I have read many verses in the OT that seem to imply the same thing- that we can follow Him. Jesus even said He came not for the righteous. Who were the righteous? I thought none were righteous without Jesus?:shrug:
As to the Deuteronomy quote St. Thomas Aquinas teaches that Old Law was more burdensome than the New Law (S. th. I-II:107:4) and that it could not be followed without the aid of grace (S. th. I-II:109:4 and S. th. I-II:98:1):
"Reply to Objection 3. The yoke of the law could not be borne without the help of grace, which the law did not confer: for it is written (Romans 9:16): "It is not him that willeth, nor of him that runneth," viz. that he wills and runs in the commandments of God, "but of God that showeth mercy." Wherefore it is written (Psalm 118:32): "I have run the way of Thy commandments, when Thou didst enlarge my heart," i.e. by giving me grace and charity."

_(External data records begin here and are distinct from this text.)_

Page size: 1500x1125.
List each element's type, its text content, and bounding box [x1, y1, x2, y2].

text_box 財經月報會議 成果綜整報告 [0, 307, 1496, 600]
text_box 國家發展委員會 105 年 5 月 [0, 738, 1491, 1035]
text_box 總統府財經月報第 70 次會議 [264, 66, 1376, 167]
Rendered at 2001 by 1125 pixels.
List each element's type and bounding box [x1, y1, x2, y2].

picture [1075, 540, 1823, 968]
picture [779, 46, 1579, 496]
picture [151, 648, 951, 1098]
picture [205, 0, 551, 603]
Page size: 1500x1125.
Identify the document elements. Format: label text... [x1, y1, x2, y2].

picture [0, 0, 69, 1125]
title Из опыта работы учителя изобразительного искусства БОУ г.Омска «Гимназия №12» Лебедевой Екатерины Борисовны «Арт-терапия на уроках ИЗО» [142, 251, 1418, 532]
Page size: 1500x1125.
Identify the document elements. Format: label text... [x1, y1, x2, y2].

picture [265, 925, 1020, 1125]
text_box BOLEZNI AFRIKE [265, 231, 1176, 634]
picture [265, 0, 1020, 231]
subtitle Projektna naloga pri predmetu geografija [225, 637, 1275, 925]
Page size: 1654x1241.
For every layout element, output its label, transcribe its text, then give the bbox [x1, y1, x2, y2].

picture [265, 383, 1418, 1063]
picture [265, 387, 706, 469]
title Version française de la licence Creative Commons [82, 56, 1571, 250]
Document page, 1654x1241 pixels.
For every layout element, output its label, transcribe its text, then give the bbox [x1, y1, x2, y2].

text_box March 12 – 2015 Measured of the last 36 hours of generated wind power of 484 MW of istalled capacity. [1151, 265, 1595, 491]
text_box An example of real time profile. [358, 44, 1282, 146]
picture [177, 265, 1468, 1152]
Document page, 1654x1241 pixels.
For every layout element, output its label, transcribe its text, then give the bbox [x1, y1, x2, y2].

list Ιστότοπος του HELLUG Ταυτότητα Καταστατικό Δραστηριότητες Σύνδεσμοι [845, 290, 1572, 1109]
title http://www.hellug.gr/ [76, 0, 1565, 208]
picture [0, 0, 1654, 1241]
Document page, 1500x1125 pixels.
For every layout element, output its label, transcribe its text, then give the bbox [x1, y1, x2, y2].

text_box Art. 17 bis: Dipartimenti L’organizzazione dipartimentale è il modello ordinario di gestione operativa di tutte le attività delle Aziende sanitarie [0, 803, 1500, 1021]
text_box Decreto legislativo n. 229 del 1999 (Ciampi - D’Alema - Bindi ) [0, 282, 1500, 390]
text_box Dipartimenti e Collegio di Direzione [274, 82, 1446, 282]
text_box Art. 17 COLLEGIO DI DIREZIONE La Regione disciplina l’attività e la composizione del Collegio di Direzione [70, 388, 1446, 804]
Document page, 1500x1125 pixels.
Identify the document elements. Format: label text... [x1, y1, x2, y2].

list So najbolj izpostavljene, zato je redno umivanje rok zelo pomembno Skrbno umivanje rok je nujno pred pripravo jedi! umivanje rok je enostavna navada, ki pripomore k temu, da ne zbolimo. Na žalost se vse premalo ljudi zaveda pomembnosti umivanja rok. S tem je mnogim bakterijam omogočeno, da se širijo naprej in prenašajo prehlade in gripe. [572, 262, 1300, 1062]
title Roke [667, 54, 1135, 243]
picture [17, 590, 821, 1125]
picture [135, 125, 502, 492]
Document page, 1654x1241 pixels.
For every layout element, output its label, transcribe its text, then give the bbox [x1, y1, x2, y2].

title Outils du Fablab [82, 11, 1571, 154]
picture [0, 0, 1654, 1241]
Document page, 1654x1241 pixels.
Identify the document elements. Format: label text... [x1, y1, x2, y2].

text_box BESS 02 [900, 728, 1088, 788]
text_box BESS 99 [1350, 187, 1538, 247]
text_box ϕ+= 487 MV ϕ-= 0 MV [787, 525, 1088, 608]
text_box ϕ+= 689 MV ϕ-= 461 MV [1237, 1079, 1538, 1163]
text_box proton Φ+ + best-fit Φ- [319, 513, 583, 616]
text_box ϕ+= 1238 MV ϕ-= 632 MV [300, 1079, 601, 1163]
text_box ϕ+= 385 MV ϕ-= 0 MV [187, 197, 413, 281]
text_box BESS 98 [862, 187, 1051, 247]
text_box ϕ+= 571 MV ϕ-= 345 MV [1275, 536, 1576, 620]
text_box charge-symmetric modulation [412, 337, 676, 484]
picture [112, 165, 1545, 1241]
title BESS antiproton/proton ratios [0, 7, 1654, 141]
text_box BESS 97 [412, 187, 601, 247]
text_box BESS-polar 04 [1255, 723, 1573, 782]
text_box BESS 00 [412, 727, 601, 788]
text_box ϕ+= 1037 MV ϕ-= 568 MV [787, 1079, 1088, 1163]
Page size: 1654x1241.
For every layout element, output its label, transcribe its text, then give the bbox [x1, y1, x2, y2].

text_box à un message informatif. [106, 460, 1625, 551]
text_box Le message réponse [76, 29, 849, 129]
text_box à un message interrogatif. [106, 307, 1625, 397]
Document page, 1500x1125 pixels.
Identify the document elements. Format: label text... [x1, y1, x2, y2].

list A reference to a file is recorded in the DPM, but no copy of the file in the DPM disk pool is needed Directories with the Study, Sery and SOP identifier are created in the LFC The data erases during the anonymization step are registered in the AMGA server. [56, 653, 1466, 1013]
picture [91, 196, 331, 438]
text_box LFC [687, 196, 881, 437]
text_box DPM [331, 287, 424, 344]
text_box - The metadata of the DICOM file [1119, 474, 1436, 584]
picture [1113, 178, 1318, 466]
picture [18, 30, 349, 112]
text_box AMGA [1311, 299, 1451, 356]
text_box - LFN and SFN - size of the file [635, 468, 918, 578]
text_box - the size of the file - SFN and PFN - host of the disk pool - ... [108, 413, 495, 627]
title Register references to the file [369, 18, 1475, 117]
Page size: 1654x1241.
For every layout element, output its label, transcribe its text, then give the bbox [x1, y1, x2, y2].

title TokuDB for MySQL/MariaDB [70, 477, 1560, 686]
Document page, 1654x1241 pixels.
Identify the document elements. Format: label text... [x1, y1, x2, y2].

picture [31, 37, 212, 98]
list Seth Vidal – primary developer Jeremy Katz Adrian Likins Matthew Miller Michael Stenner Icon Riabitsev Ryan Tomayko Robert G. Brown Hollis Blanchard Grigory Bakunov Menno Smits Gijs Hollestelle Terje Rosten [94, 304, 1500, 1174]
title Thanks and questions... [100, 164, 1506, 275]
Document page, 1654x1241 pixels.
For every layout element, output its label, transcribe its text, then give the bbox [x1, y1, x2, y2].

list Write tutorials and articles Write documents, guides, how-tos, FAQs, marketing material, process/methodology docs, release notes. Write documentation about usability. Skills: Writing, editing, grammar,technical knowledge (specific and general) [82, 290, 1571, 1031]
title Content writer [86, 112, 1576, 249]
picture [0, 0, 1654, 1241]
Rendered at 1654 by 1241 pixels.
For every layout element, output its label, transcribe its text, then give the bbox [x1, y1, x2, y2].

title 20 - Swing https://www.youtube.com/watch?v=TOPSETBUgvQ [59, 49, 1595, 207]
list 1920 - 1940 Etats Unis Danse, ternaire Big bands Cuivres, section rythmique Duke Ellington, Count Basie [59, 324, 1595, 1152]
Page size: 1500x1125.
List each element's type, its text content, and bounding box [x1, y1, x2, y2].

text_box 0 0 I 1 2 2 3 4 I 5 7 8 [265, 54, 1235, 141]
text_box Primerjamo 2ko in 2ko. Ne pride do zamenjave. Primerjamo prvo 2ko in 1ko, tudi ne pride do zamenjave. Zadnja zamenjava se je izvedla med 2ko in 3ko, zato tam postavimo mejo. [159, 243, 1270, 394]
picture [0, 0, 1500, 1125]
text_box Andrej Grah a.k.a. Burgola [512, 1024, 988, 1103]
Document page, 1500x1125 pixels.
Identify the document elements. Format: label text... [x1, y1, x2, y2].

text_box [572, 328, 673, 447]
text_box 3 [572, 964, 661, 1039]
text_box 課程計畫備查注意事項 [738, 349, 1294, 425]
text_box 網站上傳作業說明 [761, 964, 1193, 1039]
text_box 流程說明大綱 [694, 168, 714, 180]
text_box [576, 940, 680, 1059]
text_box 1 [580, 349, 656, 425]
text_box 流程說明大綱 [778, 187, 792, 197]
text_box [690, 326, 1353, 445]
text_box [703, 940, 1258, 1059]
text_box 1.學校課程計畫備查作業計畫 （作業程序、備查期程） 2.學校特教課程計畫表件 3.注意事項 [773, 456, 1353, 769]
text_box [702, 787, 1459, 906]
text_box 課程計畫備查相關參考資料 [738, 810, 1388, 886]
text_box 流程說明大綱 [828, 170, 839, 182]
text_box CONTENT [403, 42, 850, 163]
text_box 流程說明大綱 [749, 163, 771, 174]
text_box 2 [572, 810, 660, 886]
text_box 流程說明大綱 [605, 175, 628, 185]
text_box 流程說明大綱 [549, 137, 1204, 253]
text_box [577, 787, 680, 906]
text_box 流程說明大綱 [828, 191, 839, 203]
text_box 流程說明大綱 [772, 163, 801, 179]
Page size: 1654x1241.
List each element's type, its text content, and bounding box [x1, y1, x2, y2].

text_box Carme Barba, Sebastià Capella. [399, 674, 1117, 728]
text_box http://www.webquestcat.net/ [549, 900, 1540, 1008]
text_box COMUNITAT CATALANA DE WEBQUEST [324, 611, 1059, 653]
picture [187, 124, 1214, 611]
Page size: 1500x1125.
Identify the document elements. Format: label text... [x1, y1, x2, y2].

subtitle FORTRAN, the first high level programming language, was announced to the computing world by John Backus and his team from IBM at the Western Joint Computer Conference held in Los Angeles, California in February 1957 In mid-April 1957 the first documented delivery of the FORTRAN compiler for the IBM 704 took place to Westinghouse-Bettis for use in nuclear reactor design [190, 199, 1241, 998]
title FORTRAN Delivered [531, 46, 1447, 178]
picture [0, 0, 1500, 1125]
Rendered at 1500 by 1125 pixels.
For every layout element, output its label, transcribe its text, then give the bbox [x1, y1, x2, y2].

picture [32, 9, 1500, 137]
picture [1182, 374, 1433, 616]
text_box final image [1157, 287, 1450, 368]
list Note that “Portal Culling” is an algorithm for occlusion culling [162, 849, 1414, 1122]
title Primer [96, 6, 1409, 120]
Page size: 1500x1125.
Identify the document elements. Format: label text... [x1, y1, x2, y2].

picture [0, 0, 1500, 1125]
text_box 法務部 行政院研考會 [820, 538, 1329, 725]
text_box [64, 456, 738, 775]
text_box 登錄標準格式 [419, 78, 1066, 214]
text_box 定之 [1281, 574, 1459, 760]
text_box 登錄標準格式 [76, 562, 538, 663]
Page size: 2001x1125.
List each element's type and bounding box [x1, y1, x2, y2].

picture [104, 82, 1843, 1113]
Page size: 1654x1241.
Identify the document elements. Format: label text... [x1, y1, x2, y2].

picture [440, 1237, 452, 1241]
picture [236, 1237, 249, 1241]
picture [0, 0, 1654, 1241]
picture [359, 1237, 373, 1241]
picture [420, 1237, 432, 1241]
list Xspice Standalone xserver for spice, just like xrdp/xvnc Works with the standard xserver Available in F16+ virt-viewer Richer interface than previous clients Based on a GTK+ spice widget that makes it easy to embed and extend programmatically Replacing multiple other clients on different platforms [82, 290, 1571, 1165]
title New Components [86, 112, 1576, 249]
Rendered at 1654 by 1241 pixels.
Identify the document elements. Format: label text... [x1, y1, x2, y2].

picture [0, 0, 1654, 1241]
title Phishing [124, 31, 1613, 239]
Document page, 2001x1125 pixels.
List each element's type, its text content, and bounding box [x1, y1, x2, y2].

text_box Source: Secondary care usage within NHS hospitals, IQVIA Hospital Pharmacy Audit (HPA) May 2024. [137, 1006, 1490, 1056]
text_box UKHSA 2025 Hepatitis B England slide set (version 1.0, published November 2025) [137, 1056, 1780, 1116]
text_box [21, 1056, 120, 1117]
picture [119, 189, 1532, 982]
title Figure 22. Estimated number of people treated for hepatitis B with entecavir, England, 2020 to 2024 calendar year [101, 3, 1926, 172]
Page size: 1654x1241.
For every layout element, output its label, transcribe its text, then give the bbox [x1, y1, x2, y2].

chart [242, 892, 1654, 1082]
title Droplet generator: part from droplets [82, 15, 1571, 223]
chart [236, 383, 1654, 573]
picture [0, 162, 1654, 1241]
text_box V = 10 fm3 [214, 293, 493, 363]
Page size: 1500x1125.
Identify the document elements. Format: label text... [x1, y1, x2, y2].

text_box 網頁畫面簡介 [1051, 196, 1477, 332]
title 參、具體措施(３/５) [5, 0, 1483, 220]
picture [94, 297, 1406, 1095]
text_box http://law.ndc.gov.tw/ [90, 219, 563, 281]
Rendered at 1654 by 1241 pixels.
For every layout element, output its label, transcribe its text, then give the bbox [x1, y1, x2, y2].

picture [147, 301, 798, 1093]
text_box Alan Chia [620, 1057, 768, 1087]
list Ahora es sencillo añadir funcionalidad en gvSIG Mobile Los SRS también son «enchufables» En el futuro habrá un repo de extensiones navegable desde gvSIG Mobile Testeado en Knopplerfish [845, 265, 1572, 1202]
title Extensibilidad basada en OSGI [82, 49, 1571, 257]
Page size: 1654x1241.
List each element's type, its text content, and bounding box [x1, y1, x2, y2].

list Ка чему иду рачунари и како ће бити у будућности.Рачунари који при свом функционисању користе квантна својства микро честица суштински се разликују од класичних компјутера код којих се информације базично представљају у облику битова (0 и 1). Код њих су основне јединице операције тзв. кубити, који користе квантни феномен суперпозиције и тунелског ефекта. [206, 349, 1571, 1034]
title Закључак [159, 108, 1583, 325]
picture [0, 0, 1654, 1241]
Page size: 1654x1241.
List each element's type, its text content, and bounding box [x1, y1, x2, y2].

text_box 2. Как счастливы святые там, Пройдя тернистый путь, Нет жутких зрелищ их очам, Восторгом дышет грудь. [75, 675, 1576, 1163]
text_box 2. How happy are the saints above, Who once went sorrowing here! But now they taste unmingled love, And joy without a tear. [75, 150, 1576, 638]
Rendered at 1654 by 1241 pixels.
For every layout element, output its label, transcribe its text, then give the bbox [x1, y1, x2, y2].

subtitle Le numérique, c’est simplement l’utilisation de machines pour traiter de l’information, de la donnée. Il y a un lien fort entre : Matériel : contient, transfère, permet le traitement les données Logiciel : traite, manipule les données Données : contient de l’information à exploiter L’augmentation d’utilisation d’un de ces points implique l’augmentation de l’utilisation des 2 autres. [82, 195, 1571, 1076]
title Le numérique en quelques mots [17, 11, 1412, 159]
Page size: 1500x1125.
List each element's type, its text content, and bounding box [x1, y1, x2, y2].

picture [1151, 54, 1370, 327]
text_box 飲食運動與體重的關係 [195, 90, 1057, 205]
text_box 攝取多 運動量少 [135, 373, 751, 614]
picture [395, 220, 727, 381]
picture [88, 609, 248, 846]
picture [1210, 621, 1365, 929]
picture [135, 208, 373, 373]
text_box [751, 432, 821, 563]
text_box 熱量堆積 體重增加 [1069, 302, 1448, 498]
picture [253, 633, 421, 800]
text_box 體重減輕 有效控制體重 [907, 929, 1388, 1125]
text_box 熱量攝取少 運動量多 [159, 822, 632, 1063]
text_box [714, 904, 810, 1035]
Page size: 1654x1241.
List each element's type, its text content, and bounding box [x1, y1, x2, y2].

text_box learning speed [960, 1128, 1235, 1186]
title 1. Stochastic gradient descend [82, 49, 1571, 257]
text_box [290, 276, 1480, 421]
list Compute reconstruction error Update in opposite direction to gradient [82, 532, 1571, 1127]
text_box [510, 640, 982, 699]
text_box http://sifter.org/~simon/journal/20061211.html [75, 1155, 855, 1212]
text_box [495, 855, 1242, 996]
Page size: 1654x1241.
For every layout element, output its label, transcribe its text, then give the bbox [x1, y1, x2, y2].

It preceded the New Law which would fulfill and perfect it. (S. th. I-II:107:2) The Old Law did not confer grace while the actions considered Old Testament Sacraments (S. th. I-II:102:5) like circumcision, ritual purifications and the Paschal Lamb are held to have prepared the recipients for the reception of sanctifying grace from God and in the case of circumcision (S. th. III:70:4) conferred it comparably to Baptism in the New Law. The Fundamentals of Catholic Dogma by Ludvig Ott explains:
"b) As the entire Old Covenenant "was our pedagogue in Christ" (Gal. 3, 24), so the Old Testament Sacraments as types pointed to the future riches of the Messianic era (Hebr. 10, 1: Umbram habens lex futurorum bonorum) and were thus a confession of faith in the coming Redeemer. By awakening the consciousness of sinfulness and faith in the coming Redeemer, with the co-operation of actual grace in the recipient, they created a disposition favorable for the reception of sanctifying grace which God then conferred and thus these Sacraments brought about inner sanctification ex opere operantis.
c) Circumcision performed on young infants effected the inner sanctification neither ex opere operato as in Baptism, nor merely ex opere operantis, i.e., not merely by reason of the faith of the representative of the recipient, but quasi ex opere operato."
As to the Genesis quote which precedes the Mosaic Law Haydock Bible Commentary holds the passage as a proof of free will:
"The whole discourse is about doing well or ill; and Cain is encouraged to avoid the stings of conscience, by altering his conduct, as it was in his power, how strongly soever his passions might solicit him to evil."
The Gospel of Luke verse (Luke 5:32: "I came not to call the righteous, but sinners to repentance.") has various explanations as St. John Chrysostom tells Christ might be ironic in His words, St. Ambrose of Milan suggests it is a reference to those who boast of the law and St. Gregory of Nyssa even proposes it might be a reference to the angels.